* _Text block_
──────────

March 17th, 2020

We called it RAID because it kills bugs dead

The history of defect tracking in the Windows team goes back to Windows 1.0, which used a text file.

After Windows 1.01 released, a bunch of people in the apps division got together and threw together a bug tracking database. Because hey, a database, wouldn’t that be neat?

The name was chosen by vote among the team, and the selected name was RAID, which is the name of a brand of insecticide whose advertisements in the United States use the tag line “Kills bugs dead.” The icon for the program was a can of bug spray, naturally.

The letters RAID were retroactively declared to be an acronym for “Reporting and Incidents Database”, but nobody knew that or cared. It was RAID.

After you built a bug query, you could save it for future use, and the file extension was .rdq, short for “RAID Query”.

The name RAID was linguistically productive, because you can “RAID a bug”, which means “File a bug in the project’s RAID database.” The .rdq also could be used as its own noun, meaning the query file. “Can you send me the .rdq for the bugs we are reviewing tomorrow?”

The database was written back in the days of 16-bit computing, so naturally it had a limit of 32,767 bugs. This was sufficient for many years, but eventually products encountered the record limit and had to “roll over” to new databases, where all bugs from the old database that hadn’t yet been closed were copied to a new database (and received new record numbers), and the old database was put into read-only mode.

Naturally, this created confusion when you were reading through some code, and it had a comment like “This fixes bug 3141,” with no indication as to which bug database that bug number refers to.

I think Windows 95 went through three RAID databases during its life.

The original authors of RAID had no idea that their little bug tracking database tool would be the primary defect tracking tool across all of Microsoft for multiple decades. If they had known, they might have been too scared to write it. When looking back on the origin of RAID, one of the original developers confessed, “It really wasn’t made to last that long. Sorry!”

──────────

* _Job item a_
From the passage about RAID, write out the section that begins with the words containing "The history of" and ends with "that be neat?".

* _Records supplied_

──────────

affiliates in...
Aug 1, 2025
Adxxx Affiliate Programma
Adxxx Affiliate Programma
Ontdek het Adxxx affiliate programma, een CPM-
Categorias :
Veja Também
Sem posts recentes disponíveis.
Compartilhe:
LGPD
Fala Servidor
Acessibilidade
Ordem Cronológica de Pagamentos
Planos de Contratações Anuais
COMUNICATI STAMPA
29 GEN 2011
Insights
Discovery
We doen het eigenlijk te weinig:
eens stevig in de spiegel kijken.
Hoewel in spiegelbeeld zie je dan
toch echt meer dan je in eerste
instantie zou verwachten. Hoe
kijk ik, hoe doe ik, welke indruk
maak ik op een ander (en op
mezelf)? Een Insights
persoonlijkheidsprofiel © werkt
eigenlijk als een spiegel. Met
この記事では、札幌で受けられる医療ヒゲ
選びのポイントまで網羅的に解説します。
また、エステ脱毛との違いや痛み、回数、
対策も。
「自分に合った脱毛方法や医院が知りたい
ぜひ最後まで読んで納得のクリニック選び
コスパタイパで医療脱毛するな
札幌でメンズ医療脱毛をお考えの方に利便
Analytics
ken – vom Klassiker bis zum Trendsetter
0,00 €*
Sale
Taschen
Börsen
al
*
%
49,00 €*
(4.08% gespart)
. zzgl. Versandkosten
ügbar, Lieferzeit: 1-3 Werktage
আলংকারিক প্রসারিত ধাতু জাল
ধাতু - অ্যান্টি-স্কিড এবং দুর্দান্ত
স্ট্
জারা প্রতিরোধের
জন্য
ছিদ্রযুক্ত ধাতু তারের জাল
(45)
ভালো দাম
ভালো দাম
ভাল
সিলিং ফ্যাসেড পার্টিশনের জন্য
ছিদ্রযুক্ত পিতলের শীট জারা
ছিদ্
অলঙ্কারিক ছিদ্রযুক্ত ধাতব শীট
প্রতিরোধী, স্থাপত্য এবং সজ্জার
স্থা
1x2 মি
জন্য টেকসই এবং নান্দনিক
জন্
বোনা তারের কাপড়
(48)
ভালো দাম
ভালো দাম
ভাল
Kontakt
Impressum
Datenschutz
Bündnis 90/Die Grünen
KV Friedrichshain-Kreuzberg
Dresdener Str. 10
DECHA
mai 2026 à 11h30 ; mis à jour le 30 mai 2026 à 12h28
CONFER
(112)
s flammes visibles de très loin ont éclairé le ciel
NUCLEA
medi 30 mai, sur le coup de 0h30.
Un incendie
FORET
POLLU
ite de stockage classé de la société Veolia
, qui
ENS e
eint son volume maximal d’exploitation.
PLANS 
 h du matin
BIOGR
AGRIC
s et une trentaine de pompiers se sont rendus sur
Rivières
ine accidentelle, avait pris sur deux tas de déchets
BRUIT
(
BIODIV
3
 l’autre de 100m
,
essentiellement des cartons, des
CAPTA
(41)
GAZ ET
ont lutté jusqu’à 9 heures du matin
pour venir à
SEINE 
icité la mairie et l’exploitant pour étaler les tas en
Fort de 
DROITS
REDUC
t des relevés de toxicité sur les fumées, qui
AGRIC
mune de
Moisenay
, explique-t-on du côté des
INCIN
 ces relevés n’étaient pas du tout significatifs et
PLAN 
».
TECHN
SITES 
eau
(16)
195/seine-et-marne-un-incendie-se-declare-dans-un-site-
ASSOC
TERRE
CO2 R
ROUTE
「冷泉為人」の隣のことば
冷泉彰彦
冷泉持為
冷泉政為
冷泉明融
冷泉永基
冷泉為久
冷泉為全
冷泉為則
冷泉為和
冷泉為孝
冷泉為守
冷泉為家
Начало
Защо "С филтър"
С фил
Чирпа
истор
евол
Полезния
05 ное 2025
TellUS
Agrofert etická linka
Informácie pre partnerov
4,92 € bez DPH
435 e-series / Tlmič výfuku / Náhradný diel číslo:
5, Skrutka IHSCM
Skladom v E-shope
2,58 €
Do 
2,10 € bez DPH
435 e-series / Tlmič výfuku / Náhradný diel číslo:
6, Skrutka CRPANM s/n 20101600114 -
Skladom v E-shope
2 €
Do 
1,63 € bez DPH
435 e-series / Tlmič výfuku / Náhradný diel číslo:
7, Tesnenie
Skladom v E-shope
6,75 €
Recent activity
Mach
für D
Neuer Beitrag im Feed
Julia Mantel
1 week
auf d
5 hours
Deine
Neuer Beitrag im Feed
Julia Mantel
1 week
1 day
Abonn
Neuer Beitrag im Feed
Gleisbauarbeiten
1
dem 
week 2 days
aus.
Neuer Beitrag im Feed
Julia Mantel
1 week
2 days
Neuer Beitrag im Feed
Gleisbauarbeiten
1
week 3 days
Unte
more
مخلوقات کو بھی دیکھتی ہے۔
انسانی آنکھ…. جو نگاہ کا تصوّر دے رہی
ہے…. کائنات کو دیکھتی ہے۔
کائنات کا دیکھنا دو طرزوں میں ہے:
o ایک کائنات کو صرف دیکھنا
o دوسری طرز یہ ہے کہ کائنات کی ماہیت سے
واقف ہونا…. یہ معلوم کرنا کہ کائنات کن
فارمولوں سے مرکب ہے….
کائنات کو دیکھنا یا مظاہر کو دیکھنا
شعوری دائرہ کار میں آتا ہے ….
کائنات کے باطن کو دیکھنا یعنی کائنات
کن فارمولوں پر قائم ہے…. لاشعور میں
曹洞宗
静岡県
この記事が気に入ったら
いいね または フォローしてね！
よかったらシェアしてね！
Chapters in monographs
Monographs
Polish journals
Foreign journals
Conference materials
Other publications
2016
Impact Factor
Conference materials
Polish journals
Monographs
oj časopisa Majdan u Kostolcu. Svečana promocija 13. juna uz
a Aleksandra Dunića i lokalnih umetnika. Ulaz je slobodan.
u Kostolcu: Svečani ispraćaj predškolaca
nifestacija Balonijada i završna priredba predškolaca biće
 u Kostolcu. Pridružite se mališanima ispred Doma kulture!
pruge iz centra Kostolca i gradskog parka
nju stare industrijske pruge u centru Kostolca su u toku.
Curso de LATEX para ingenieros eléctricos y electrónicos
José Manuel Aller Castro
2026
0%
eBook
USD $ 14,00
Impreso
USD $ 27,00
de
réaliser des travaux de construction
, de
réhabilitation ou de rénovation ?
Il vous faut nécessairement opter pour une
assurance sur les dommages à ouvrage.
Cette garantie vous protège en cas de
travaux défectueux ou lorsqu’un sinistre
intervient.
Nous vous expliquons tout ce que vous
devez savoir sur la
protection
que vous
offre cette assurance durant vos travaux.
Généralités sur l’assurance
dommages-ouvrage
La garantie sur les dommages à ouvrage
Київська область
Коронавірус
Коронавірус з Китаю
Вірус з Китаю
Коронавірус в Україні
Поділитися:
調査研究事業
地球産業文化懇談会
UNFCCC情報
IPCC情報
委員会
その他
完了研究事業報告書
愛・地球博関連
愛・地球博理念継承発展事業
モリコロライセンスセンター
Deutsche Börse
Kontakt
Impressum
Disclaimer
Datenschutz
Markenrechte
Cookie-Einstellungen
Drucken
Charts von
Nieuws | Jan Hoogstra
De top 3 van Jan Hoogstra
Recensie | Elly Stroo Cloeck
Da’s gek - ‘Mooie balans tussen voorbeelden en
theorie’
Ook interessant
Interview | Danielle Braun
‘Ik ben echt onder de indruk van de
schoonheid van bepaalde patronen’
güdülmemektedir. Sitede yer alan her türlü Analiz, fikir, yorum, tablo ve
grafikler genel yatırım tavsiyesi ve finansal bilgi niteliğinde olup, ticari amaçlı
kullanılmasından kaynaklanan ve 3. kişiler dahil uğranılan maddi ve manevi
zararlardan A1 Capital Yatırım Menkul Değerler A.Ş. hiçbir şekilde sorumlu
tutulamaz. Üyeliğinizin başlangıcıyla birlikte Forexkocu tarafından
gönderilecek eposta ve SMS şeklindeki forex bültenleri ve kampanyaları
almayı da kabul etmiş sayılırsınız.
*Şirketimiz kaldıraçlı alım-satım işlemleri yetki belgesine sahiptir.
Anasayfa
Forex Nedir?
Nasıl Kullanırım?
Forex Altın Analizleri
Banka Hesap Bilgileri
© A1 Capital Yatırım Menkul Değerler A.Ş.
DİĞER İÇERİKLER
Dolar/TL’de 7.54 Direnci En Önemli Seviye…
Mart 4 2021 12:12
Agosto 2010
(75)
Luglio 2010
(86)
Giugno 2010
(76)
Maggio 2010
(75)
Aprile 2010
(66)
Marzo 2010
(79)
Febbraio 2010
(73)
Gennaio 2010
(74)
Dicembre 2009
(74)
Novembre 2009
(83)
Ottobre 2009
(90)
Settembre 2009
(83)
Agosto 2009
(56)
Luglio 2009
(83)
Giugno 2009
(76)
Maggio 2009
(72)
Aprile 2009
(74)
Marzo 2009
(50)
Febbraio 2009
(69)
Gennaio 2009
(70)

──────────

* _Job item b_
Show every line of the records that contains the string "کائنات".

* _Result a_
The history of defect tracking in the Windows team goes back to Windows 1.0, which used a text file.

After Windows 1.01 released, a bunch of people in the apps division got together and threw together a bug tracking database. Because hey, a database, wouldn’t that be neat?

* _Result b_
ہے…. کائنات کو دیکھتی ہے۔
کائنات کا دیکھنا دو طرزوں میں ہے:
o ایک کائنات کو صرف دیکھنا
o دوسری طرز یہ ہے کہ کائنات کی ماہیت سے
واقف ہونا…. یہ معلوم کرنا کہ کائنات کن
کائنات کو دیکھنا یا مظاہر کو دیکھنا
کائنات کے باطن کو دیکھنا یعنی کائنات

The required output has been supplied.